Sourdough connects me to a once breathless city. Words are my lifeline as I devour books on fermentation, scribble notes in once empty journals, and launch a Substack newsletter. Those crusty, brown flakes from months ago revived my creative dormancy, renewed my attachment to place. “What do you do?” is the question I’ve dreaded since graduating college, launched into a world of pro- fessional uncertainty. We are a culture of consolidation, condensing people into identities of action over identities of worth. Recently, I heard about an initiative that brings strangers together for a shared dinner where professional conversation is forbidden.

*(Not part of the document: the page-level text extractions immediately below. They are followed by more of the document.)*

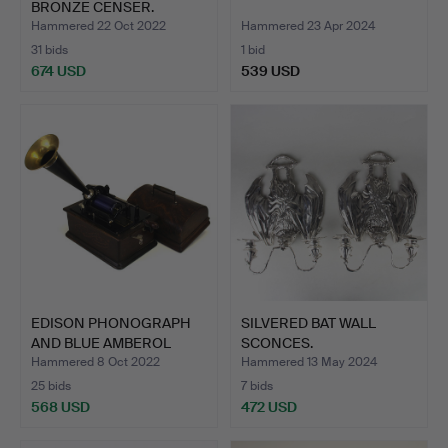
BRONZE CENSER.
Hammered 22 Oct 2022
Hammered 23 Apr 2024
31 bids
1 bid
674 USD
539 USD
EDISON PHONOGRAPH
SILVERED BAT WALL
AND BLUE AMBEROL
SCONCES.
CYLINDE…
Hammered 8 Oct 2022
Hammered 13 May 2024
25 bids
7 bids
568 USD
472 USD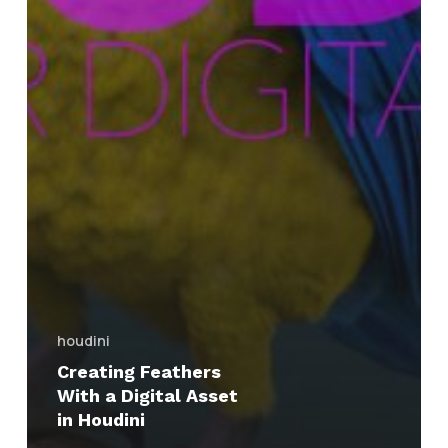
houdini
Creating Feathers
With a Digital Asset
in Houdini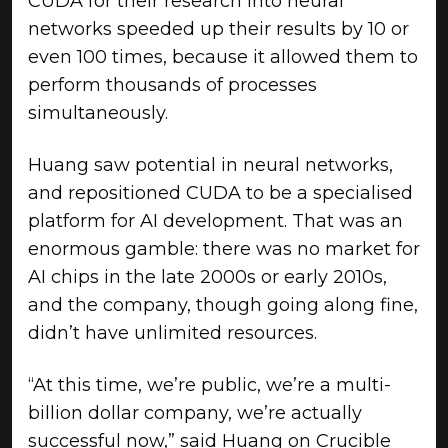
CUDA for their research into neural
networks speeded up their results by 10 or
even 100 times, because it allowed them to
perform thousands of processes
simultaneously.
Huang saw potential in neural networks,
and repositioned CUDA to be a specialised
platform for AI development. That was an
enormous gamble: there was no market for
AI chips in the late 2000s or early 2010s,
and the company, though going along fine,
didn’t have unlimited resources.
“At this time, we’re public, we’re a multi-
billion dollar company, we’re actually
successful now,” said Huang on Crucible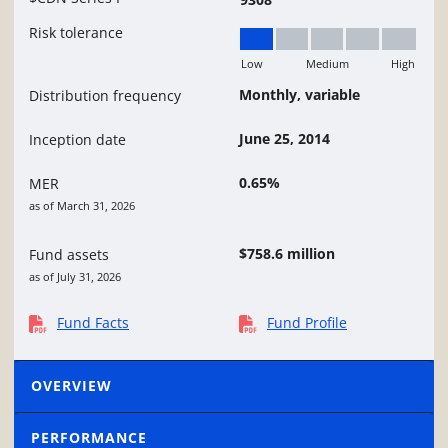
Risk tolerance
Low
Medium
High
Low
Monthly, variable
Distribution frequency
June 25, 2014
Inception date
0.65%
MER
as of March 31, 2026
$758.6 million
Fund assets
as of July 31, 2026
Fund Facts
Fund Profile
OVERVIEW
PERFORMANCE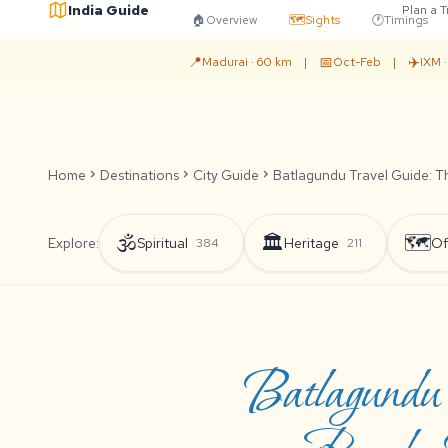
India Guide
Plan a T
🏠
Overview
🗺️
Sights
🕐
Timings
📍
📅
✈️
Madurai · 60 km
|
Oct-Feb
|
IXM 
Home
chevron_right
Destinations
chevron_right
City Guide
chevron_right
Batlagundu Travel Guide: Th
🕉️
🏛️
🗺️
Explore:
Spiritual
Heritage
Of
384
211
Batlagundu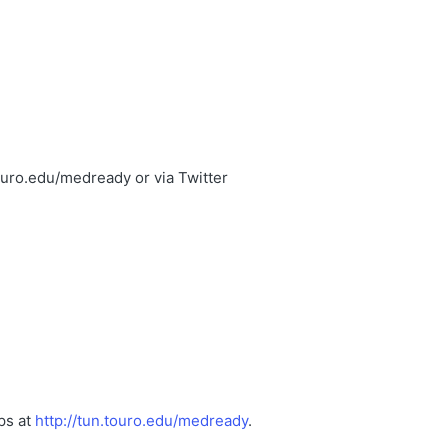
ouro.edu/medready or via Twitter
ps at
http://tun.touro.edu/medready
.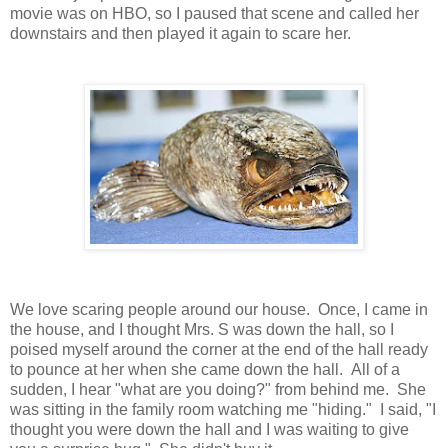
movie was on HBO, so I paused that scene and called her
downstairs and then played it again to scare her.
We love scaring people around our house. Once, I came in
the house, and I thought Mrs. S was down the hall, so I
poised myself around the corner at the end of the hall ready
to pounce at her when she came down the hall. All of a
sudden, I hear "what are you doing?" from behind me. She
was sitting in the family room watching me "hiding." I said, "I
thought you were down the hall and I was waiting to give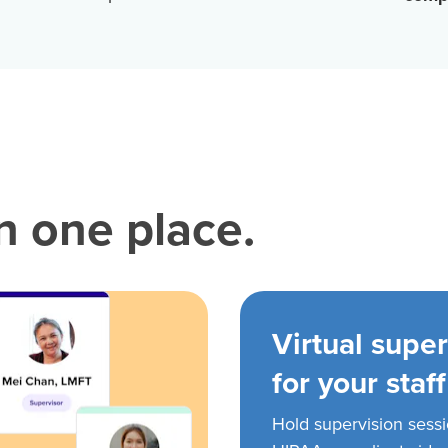
in one place.
Virtual super
for your staff
Hold supervision sess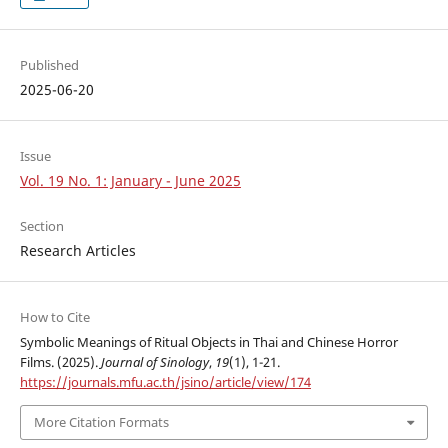
Published
2025-06-20
Issue
Vol. 19 No. 1: January - June 2025
Section
Research Articles
How to Cite
Symbolic Meanings of Ritual Objects in Thai and Chinese Horror
Films. (2025).
Journal of Sinology
,
19
(1), 1-21.
https://journals.mfu.ac.th/jsino/article/view/174
More Citation Formats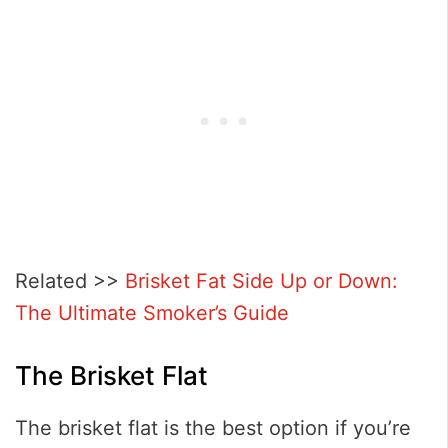
Related >>
Brisket Fat Side Up or Down:
The Ultimate Smoker’s Guide
The Brisket Flat
The brisket flat is the best option if you’re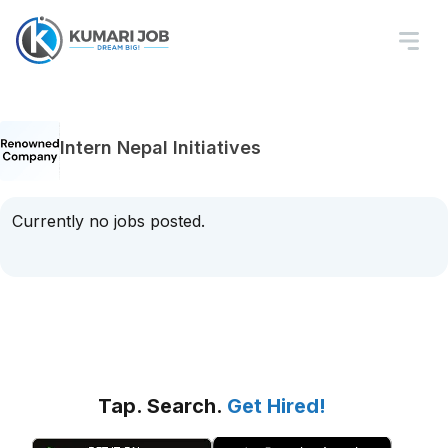
Intern Nepal Initiatives
Currently no jobs posted.
Tap. Search.
Get Hired!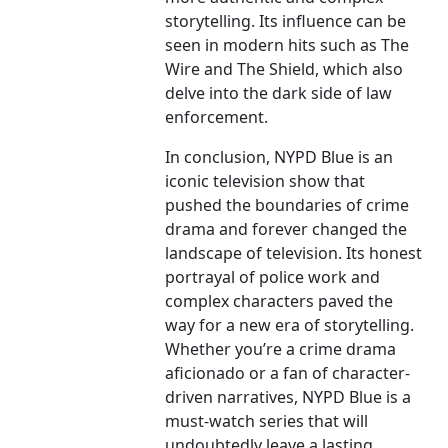
storytelling. Its influence can be
seen in modern hits such as The
Wire and The Shield, which also
delve into the dark side of law
enforcement.
In conclusion, NYPD Blue is an
iconic television show that
pushed the boundaries of crime
drama and forever changed the
landscape of television. Its honest
portrayal of police work and
complex characters paved the
way for a new era of storytelling.
Whether you’re a crime drama
aficionado or a fan of character-
driven narratives, NYPD Blue is a
must-watch series that will
undoubtedly leave a lasting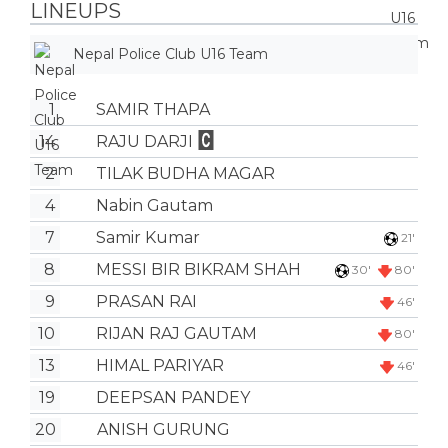
LINEUPS
Nepal Police Club U16 Team
1
SAMIR THAPA
14
RAJU DARJI
2
TILAK BUDHA MAGAR
4
Nabin Gautam
7
Samir Kumar
21'
8
MESSI BIR BIKRAM SHAH
30'
80'
9
PRASAN RAI
46'
10
RIJAN RAJ GAUTAM
80'
13
HIMAL PARIYAR
46'
19
DEEPSAN PANDEY
20
ANISH GURUNG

No one can ask, “What do you do?” Instead, they are encouraged to connect beyond their nine-to-fives. The temptation to impress or evade is eliminated as hungry folks unite over flavor and humanity.
In sharing my starter, trading loaves for vegetables, and publishing my words, I find new tables. Ritual restored my sense of purpose, offered cultivation in place of depletion. What do I do? I am living.